It must be one of those situations when dentists feel the most unloved: that moment when you are explaining to a patient who came in for a routine check-up that they need significant dental work.
They didn't feel anything wrong, and they didn't see anything wrong (although it may be something that they see every day, to the point where it has become “invisible” to them) and now here you are proposing hundreds or thousands of dollars worth of treatment. Nobody likes unpleasant surprises, especially surprises that come with unexpected expenses, so it's hard to blame them for being upset.
The hard truth is, the blame for this scenario (at least in part) can often be attributed to the way dentists and dental professionals have been talking to patients for years. I'm talking about the “prevention mindset” that gets drilled into patients: Brush and floss every day, keep up to date with your hygiene visits, and you will enjoy great dental health. Naturally, for someone who follows these “rules” it feels almost like a betrayal to then be told that those measures were not enough to immunize them from the need for more advanced care.
You know that eventually almost everyone needs treatment that goes beyond hygiene and simple maintenance—that's just the reality. It's a reality you can't change, but you can help to avoid those shocking surprises by preparing patients for that reality.

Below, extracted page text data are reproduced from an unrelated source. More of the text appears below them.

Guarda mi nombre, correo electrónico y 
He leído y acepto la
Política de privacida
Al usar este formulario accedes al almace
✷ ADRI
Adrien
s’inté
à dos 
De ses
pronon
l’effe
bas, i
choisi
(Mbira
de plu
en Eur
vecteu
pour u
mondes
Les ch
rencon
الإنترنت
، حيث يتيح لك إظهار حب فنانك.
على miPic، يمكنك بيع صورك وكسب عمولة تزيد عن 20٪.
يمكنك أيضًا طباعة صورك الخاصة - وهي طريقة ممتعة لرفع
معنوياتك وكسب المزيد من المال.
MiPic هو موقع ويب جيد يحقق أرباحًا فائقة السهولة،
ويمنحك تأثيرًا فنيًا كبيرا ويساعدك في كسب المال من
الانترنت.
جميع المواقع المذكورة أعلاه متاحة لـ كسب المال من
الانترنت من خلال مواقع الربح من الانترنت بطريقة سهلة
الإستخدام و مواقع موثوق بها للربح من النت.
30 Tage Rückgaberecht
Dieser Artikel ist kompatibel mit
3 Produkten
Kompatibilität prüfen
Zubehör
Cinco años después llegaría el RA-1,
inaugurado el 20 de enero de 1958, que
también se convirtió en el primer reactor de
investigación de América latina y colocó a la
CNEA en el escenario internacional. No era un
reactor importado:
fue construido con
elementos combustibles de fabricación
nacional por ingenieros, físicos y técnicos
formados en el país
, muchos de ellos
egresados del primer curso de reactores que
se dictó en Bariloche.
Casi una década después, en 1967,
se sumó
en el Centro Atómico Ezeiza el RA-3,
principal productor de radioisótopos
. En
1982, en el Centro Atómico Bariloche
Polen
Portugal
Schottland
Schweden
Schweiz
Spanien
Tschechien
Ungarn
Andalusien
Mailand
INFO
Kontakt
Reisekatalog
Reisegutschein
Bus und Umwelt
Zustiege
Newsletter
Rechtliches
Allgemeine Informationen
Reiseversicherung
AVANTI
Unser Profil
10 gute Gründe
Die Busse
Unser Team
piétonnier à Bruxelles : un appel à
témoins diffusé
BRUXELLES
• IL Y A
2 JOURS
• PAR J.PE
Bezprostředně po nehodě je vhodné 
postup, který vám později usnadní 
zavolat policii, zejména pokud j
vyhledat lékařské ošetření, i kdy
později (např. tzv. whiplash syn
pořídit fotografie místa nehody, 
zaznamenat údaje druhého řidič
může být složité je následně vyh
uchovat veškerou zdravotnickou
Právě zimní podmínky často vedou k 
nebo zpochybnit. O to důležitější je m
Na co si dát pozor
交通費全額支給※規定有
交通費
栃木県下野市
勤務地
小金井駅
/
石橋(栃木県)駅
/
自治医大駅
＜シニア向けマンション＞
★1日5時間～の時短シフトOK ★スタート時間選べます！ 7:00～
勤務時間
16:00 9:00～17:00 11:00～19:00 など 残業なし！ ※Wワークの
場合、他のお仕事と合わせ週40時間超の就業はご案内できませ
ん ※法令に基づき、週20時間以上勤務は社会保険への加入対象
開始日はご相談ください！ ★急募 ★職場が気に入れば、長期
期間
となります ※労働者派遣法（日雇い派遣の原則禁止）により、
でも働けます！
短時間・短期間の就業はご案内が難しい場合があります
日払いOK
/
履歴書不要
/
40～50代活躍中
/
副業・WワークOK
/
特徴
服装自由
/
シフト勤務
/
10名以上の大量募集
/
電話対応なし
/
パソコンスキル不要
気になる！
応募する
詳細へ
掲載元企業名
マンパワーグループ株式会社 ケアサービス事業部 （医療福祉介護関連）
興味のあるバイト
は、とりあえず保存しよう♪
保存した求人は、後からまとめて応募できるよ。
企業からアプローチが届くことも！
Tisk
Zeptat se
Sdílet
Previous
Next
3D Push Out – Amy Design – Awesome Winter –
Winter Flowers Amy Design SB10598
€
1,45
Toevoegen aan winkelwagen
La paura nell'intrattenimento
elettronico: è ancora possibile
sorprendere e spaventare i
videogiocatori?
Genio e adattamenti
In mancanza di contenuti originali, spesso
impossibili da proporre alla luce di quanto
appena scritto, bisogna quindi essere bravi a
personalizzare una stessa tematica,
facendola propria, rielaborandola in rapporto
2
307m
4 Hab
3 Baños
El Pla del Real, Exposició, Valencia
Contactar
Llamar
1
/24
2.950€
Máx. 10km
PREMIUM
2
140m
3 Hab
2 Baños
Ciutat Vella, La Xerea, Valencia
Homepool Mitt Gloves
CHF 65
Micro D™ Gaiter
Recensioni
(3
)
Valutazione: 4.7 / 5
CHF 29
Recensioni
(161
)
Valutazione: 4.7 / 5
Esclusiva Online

So you need to take the conversation to a higher level. By all means, continue to stress the importance of good oral health maintenance. But don't leave it at that. If you want to avoid the situations where patients feel blindsided—or where they start requesting “just a cleaning” because they are afraid of what you will find—you need to have a conversation about the value of lifelong care and how greater clinical intervention will at some point probably be necessary.
I have found that a good way to have that conversation is by way of a simple appeal to common sense. We all know at some level that our mouths are the gateway to so many things that make our lives complete. You use your mouth to talk, to smile, to eat and drink, to kiss. And yet we often take it for granted. And patients need to realize that conditions will change over time—in the mouth and in dentistry. They will develop conditions that require attention and you will develop new ways of treating them. That's why the hygiene visit is so important—it's not just for getting a “cleaning”—it's about getting a regular clinical review of that condition.
To help you establish the right context for this conversation, I suggest reviewing this online team meeting video course, where I provide more insight on the topic and even give a sample analogy you can use to make the point to your patients in a powerful way.
I truly believe that this is a conversation worth practicing, because it is an important conversation to have with patients, and it's important to have it as early in the relationship as possible. It's the conversation that you must have today to help take the sting out of those inevitable conversations you will have to have down the road.